> [Page text]
This restaurant, which originally opened in Atlanta, Georgia before moving to Beijing, not only specializes in serving up penises from across the animal kingdom, but also focuses on their nonexistent medicinal benefits. Featuring baroque names such as the “Head Crowned With A Jade Bracelet” and “Look For The Treasure In The Desert Sand,” Guo Li Zhuang’s dishes incorporate the cooked genitals of dogs, reindeer, ox, and even tiger, although the latter must be ordered months in advance presumably because doing something so horrible takes some time to organize. In addition to the spectrum of severed nethers the restaurant has to offer, they also serve such rarities as stewed deer face, fried maggots, and peacock claws, giving visitors the distinct impression that they could truly get anything they want to eat.

However the dishes offered are not just a gross-out prank. The waitstaff and menu stress the special, often supernatural qualities bestowed by each dish. Most of the positive benefits involve a libido boost though some perceived transitive property, but certain dishes are said to simply be “magic.” Women are advised that many of the items on the menu may have undesirable side-effects such as beard growth from the unstemmed virility. All of this, like much of the exotic medicinal and food market in China, has the effect of wiping out already fragile species to promote false medical claims. 

The popularity of Guo Li Zhuang has led to multiple locations opening across China where diners stare into the abyss of unusual food with a terrible moral price.

> [What is expected]
According to the article on Guo Li Zhuang, in what city did the restaurant first open before moving to Beijing? The records that come next are separate material, unrelated to the article on Guo Li Zhuang.

[Camera calibration records]
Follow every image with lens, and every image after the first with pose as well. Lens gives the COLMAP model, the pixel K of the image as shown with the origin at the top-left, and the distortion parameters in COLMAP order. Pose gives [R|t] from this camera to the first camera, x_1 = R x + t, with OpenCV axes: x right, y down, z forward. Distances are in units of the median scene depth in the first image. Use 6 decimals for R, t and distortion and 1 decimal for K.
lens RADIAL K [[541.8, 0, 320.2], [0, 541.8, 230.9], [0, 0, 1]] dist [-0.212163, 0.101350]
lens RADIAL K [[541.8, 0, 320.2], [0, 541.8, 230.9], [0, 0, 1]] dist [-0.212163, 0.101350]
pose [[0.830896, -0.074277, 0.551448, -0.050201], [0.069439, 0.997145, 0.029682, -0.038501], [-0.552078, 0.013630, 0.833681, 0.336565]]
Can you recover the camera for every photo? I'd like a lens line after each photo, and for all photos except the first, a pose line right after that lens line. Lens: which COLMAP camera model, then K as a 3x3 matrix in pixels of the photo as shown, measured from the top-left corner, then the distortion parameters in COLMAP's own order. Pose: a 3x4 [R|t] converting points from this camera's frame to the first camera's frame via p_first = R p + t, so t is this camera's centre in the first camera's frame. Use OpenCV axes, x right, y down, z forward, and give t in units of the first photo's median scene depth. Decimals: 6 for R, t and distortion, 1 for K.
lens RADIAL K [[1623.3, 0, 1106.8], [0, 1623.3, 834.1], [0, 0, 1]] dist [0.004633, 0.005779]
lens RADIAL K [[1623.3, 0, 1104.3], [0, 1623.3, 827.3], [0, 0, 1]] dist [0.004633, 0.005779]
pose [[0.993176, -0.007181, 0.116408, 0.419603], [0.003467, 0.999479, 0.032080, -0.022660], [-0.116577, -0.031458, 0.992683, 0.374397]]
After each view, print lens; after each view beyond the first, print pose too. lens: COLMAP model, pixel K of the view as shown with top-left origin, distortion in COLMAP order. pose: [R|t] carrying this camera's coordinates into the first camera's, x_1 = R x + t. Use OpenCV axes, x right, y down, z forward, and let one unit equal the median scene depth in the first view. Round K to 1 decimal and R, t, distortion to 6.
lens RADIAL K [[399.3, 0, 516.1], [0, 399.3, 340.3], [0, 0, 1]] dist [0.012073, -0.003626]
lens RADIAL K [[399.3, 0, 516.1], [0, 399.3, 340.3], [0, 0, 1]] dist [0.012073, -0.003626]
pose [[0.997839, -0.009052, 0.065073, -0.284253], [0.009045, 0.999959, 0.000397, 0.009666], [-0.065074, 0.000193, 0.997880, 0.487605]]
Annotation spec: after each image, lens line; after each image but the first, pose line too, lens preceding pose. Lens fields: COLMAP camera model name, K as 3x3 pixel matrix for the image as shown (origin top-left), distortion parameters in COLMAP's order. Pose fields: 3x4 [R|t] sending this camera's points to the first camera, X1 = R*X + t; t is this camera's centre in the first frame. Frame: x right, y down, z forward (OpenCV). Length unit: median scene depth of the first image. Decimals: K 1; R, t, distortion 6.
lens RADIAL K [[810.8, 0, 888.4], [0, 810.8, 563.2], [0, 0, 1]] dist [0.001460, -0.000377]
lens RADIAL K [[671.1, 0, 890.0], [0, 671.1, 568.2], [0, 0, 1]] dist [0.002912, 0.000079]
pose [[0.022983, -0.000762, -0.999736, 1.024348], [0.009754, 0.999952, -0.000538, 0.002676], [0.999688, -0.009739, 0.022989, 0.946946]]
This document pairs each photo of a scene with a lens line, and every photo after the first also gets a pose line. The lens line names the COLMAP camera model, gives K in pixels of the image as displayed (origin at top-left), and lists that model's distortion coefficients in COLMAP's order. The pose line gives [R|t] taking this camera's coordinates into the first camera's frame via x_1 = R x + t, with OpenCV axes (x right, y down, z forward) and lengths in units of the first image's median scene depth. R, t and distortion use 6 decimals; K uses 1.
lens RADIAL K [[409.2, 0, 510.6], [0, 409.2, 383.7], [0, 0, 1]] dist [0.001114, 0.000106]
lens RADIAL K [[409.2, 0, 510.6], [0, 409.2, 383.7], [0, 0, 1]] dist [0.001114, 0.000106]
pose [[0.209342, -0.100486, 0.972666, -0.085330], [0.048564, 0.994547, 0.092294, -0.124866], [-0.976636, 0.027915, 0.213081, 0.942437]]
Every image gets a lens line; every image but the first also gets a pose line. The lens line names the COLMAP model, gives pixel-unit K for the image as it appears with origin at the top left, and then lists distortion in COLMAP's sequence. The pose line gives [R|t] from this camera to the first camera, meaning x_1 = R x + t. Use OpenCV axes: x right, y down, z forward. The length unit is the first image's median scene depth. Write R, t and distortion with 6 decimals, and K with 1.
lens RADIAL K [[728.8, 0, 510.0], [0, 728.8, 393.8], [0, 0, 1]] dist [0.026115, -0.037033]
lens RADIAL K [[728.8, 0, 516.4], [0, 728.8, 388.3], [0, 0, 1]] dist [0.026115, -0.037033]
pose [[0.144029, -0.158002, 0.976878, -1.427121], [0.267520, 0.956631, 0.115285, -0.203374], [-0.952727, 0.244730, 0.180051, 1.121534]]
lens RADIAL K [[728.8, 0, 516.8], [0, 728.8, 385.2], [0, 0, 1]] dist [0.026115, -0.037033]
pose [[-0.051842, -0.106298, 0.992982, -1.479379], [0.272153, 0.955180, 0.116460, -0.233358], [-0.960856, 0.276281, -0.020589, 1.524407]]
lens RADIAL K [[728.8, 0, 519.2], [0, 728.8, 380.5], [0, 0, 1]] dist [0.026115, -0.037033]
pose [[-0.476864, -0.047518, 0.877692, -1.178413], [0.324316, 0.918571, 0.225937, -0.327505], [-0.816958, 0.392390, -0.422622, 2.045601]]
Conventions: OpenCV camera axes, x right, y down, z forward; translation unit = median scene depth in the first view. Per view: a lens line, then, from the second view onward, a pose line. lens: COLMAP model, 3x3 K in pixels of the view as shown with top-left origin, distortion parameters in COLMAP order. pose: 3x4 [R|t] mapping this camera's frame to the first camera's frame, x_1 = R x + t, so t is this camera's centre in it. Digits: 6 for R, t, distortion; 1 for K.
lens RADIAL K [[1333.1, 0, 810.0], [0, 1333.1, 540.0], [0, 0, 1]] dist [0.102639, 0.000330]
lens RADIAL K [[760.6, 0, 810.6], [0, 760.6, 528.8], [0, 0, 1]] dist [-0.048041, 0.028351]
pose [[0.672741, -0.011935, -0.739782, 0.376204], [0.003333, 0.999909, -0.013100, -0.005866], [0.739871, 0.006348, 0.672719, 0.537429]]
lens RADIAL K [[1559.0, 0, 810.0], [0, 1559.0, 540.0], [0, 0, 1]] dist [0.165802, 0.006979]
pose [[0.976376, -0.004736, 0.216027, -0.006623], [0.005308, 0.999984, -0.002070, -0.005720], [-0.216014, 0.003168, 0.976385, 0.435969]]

> [Answer for this exercise]
Atlanta, Georgia.